Qu'il y ait des débats, voire des affrontements, qui se terminent par des défaites pour certains est inévitable. Que la qualité de certains débats soit douteuse, c'est regrettable, mais ce n'est pas le système démocratique qui est en cause, mais bien ceux qui pourrissent eux-mêmes ce débat, à savoir les idéologues (de tous les camps) et les medias.
Une remarque de détail : le résultat du référendum de 2005 a été respecté, le projet de constitution européenne n'a pas été validé. Qu'il y ait eu derrière ce projet une manoeuvre de manipulation, plutôt qu'un souci de contenter le peuple, c'est plus que possible, c'est hautement probable, mais la règle du jeu a été respectée.
James a écrit :2) Toutes les décisions ne sont pas soumises à débat.
En droit si. Il y a des questions qui "n'intéressent pas les medias". Mais chacun est libre de s'efforcer de les mettre sur la place publique. Internet a évidemment un rôle à jouer en ce sens, mais je ne suis pas sûr qu'il soit nécessairement positif.
James a écrit :3) La remise en cause du pouvoir en place (ou du moins ce qui peut le plus y ressembler) ne s'opère que lors des échéances électorales. Seulement bon, pour pouvoir sanctionner, il faut pouvoir avoir d'autres candidats suffisamment intéressants pour représenter une alternative, pour les avoir, il faut les signatures des maires, et ces mêmes maires sont majoritairement issus des partis à sanctionner... enfin bref, le serpent se mort la queue.
On pourrait peut-être dire que chaque peuple a les politiques qu'il mérite!

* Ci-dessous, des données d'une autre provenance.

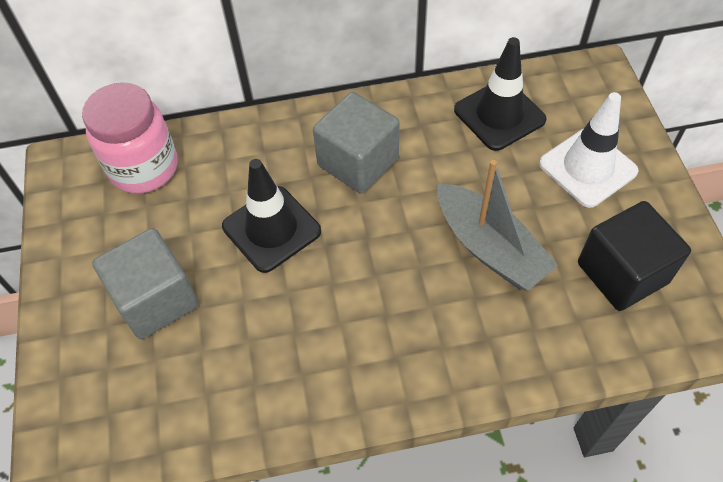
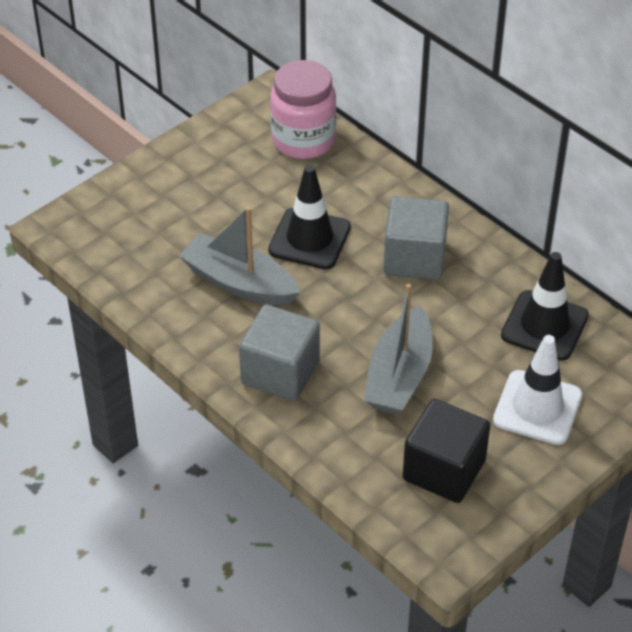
camera: 55 degrees right, 10 degrees down
(156, 299) = (202, 208): grey cube -> grey cube (280, 372)
(281, 319) = (239, 283): none -> grey boat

Je suis assez d'accord avec vous, surtout en ce moment, en 2014, où l'offre politique est désespérante : pas d'idée neuve, pas de parti conservateur, pas de parti progressiste (c'est mon jugement personnel cela va de soi). Mais ce n'est évidemment pas le passage à un régime autoritaire, par exemple la proclamation du troisième Empire, qui résoudrait ce problème.
James a écrit :Vous pourrez me répondre que savoir si la France est une démocratie ou non n'est pas vraiment le sujet, mais c'est une chose assez intéressante à creuser pour savoir comment NOUS nous devons nous comporter face au pouvoir en place.

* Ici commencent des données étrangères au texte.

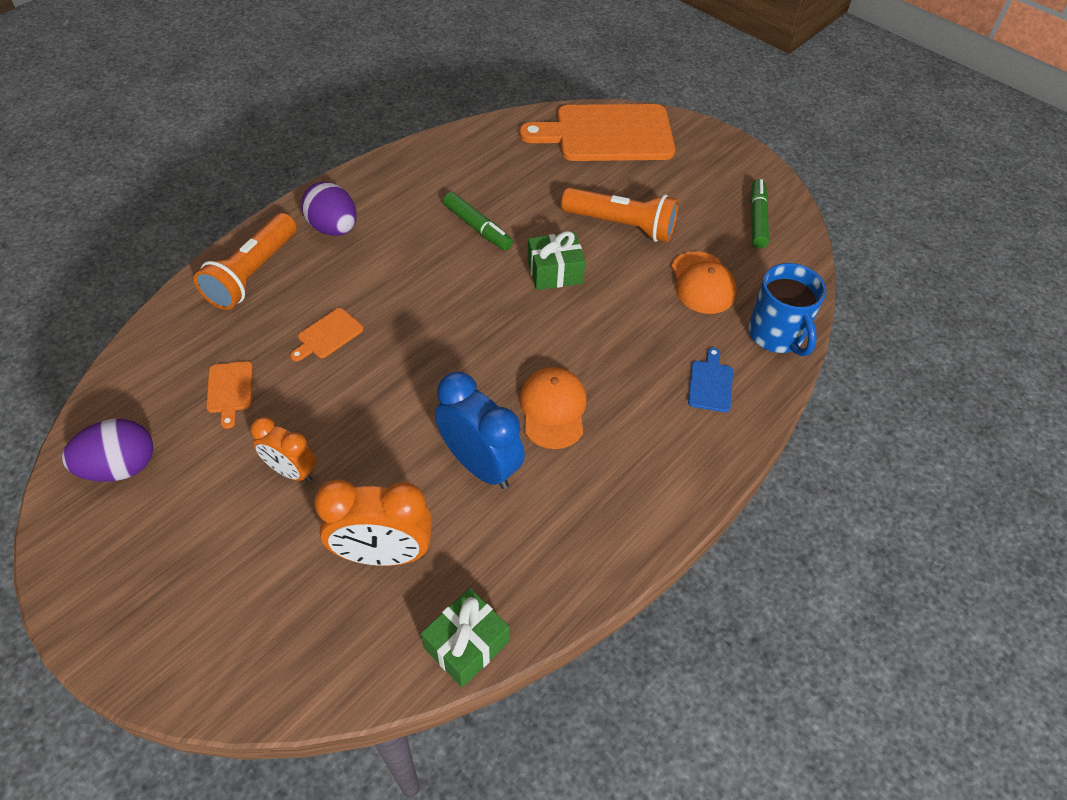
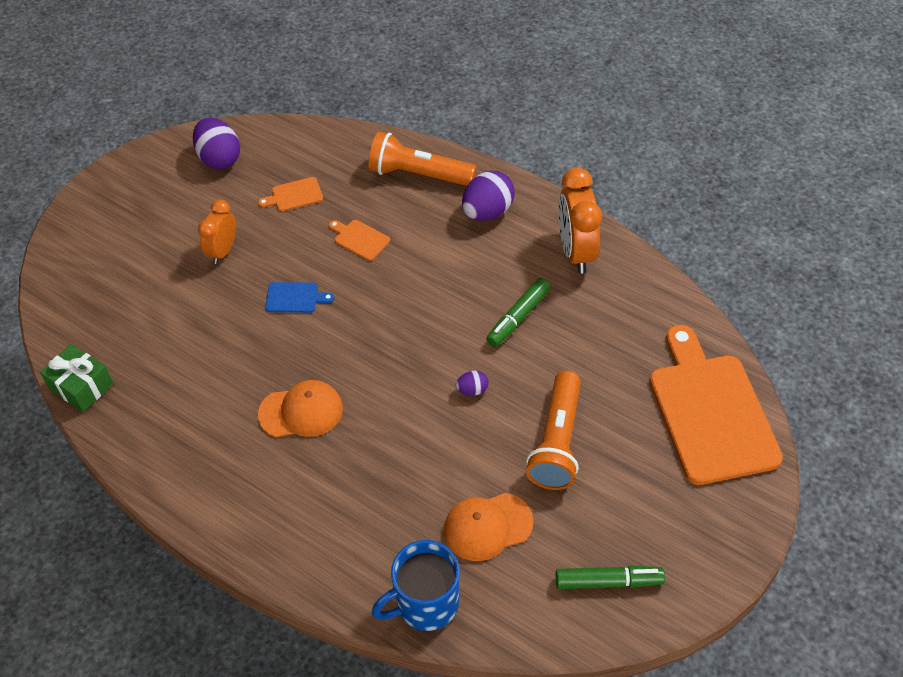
camera: 85 degrees right, 0 degrees up
(383, 554) = (154, 321): orange clock -> orange clock (575, 252)
(480, 465) = (238, 368): blue clock -> none
(555, 272) = (472, 390): green gift -> purple egg
(710, 383) = (349, 540): blue cutting board -> blue cutting board (295, 298)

Je crois que tout le monde doit se comporter de manière civique, en recherchant pacifiquement l'accord sur la meilleure solution, ce qui correspond bien à l'idéal démocratique.
James a écrit :Imaginons qu'un parti politique démocrate chrétien (pléonasme donc) accède en France à la présidence. Comment, selon vous, devra-il gérer le pays sachant qu'il doit respecter la liberté de conscience de TOUS?
Au mieux, tout simplement. Comme un parti démocrate non chrétien. Ce qui m'amène à reconnaitre qu'il y a deux enjeux que la conférence n'évoque pas (peut-être y aura-t-il une suite?) et qui sont plus complexes que ce que nous avons dit jusque là : la question de la laïcité (au coeur de votre interrogation) et j'ajouterai celle de l'égalité (notamment celle de l'égalité homme-femme). Pour annoncer la couleur, je pense que le père Villemot, en bonne logique, devrait nous dire que Jésus est pour l'égalité et la laïcité, thèse avec laquelle je me sens en accord.
@ aur15,
vous posez une excellente question dont j'aimerais moi aussi connaître la réponse. Je crois que oui, l'Eglise d'aujourd'hui défend cette position. Mais il se peut que je dise une bêtise. En tous cas, il est à peu près certain que le père Villemot est autorisé à s'exprimer en tant que théologien catholique.